(CAV News) – First we shared the story that it appeared Exxon ,thanks to a technicality ,would be getting out paying for a spill that wasn’t technically considered “oil.”
The central Arkansas spill caused by Exxon’s aging Pegasus pipeline has reportedly unleashed 10,000 barrels of Canadian heavy crude – but a technicality says it’s not oil, letting the energy giant off the hook from paying into a national cleanup fund.
Legally speaking, diluted bitumen like the heavy crude that’s overrun Mayflower, Arkansas, is not classified as ‘oil’. And it’s that very distinction that exempts Exxon from contributing to the government’s oil spillage cleanup fund.
22 people were evacuated forced into hotels, with thousands of “oily like” barrels swarming the streets in an Arkansas town. This left many outraged as many didn’t even know the town of Mayflower had a pipeline.
Here’s what a resident told RT:
RT: Have there been any local protests against ExxonMobil regarding the spill? How are Mayflower residents reacting?
CH: There is some anger. There was some shock in the community. A lot of people weren’t even aware that the pipeline ran through the area. There was a community meeting on Saturday afternoon with some Exxon officials present, and there was a lot of frustration shown at the meeting. Very few answers were given, and the people in attendance were quite angry.
However, Exxon has come out to say they will pay for the clean up costs that flooded the Mayflower streets, killing four ducks and forcing over 20 evacuations.
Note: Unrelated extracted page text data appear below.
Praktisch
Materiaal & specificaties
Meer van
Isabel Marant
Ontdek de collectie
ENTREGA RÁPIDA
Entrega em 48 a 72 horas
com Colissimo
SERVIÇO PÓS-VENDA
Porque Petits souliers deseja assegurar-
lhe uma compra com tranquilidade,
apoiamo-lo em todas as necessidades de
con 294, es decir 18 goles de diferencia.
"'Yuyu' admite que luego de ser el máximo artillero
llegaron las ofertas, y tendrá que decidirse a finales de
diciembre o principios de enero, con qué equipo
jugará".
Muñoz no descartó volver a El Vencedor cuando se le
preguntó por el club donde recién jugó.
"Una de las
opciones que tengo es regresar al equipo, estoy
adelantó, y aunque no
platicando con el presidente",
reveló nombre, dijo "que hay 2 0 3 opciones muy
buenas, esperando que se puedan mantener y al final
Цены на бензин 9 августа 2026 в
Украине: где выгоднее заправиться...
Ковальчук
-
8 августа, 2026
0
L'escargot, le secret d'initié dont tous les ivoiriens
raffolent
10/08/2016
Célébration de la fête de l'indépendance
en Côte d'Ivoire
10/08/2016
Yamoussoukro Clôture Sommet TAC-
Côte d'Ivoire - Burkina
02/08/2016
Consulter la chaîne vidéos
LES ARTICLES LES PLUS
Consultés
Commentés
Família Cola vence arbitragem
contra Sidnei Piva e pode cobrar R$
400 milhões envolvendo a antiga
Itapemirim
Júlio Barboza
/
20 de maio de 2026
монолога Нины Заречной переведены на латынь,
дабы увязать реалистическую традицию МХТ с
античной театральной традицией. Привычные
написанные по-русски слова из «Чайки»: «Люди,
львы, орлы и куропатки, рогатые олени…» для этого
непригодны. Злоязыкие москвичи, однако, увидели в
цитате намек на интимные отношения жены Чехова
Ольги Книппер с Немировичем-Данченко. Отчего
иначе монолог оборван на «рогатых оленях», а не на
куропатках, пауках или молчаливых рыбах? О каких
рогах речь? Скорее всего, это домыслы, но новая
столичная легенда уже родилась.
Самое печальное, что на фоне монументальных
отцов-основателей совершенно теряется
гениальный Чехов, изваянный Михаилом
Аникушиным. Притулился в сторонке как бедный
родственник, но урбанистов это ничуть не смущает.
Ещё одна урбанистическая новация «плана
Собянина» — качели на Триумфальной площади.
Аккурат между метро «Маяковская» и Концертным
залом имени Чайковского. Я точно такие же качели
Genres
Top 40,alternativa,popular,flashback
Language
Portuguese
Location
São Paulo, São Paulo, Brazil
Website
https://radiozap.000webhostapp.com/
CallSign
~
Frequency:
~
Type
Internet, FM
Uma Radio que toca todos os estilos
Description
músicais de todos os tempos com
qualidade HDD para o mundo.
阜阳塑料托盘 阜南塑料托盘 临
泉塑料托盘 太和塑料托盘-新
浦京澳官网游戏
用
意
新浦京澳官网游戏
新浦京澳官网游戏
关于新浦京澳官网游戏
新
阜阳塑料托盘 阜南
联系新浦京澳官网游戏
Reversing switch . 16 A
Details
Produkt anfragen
They also denied any claim that they were never going to clean up the spill.
Then today, according to AP, jurors in New Hampshire hit the Texas-based company, Exxon, with a $236 million in damages to fix groundwater contamination. This is by far the states largest verdict.
Even though it appears that Exxon will be paying out of their ass with clean up costs, according to the article it only represents two days profit for the company.
Fadel Gheit, managing director of oil and gas research and a senior analyst at Oppenheimer & Co., said the verdict won’t put a dent in Exxon Mobil’s bottom line.
“Exxon will probably make close to a $40 billion profit this year,” Gheit said. “That’s two days’ work.”
He said it’s no surprise that Exxon Mobil would take the state’s 10-year-old contamination lawsuit to trial, saying the company “will make you sweat for every dollar you think you’re going to get.” Company leaders view it as a matter of principle, he said.
Jurors found that Exxon Mobil was negligent in adding MTBE to its gasoline and that MTBE was a defective product. They also found Exxon Mobil liable for failing to warn distributors and consumers about its contaminating characteristics.